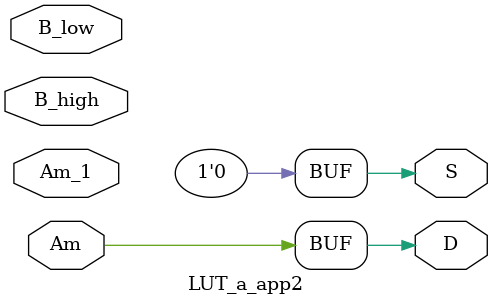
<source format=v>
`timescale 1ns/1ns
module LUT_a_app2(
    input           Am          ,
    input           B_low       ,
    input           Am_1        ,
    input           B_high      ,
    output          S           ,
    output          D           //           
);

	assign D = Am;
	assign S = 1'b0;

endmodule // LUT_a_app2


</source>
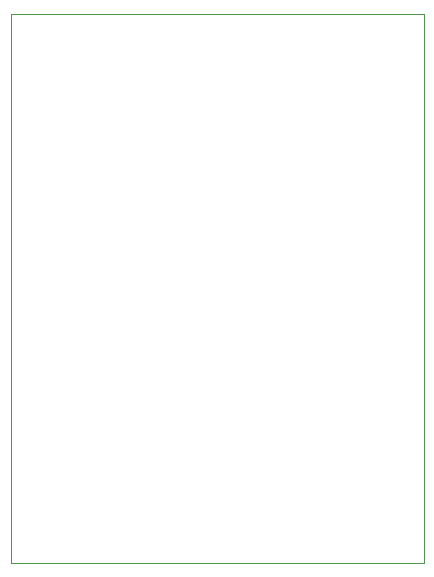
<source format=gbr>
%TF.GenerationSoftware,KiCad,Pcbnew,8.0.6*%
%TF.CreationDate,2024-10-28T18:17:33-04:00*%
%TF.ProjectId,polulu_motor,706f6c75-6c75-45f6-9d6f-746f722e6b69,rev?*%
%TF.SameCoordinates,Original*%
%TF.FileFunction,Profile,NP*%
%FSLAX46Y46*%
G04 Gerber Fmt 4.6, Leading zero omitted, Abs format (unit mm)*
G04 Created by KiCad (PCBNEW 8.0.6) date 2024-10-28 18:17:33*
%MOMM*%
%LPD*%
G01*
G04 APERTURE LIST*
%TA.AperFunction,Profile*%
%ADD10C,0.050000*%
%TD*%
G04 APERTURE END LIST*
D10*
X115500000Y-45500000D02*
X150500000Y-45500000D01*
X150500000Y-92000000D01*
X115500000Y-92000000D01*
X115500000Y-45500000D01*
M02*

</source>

Problem requirements ▸ Beginning with the line that contains "X115500000Y-45500000D02*", each line of the records above through the last one must be printed word for word.

Response area ▸
X115500000Y-45500000D02*
X150500000Y-45500000D01*
X150500000Y-92000000D01*
X115500000Y-92000000D01*
X115500000Y-45500000D01*
M02*

</source>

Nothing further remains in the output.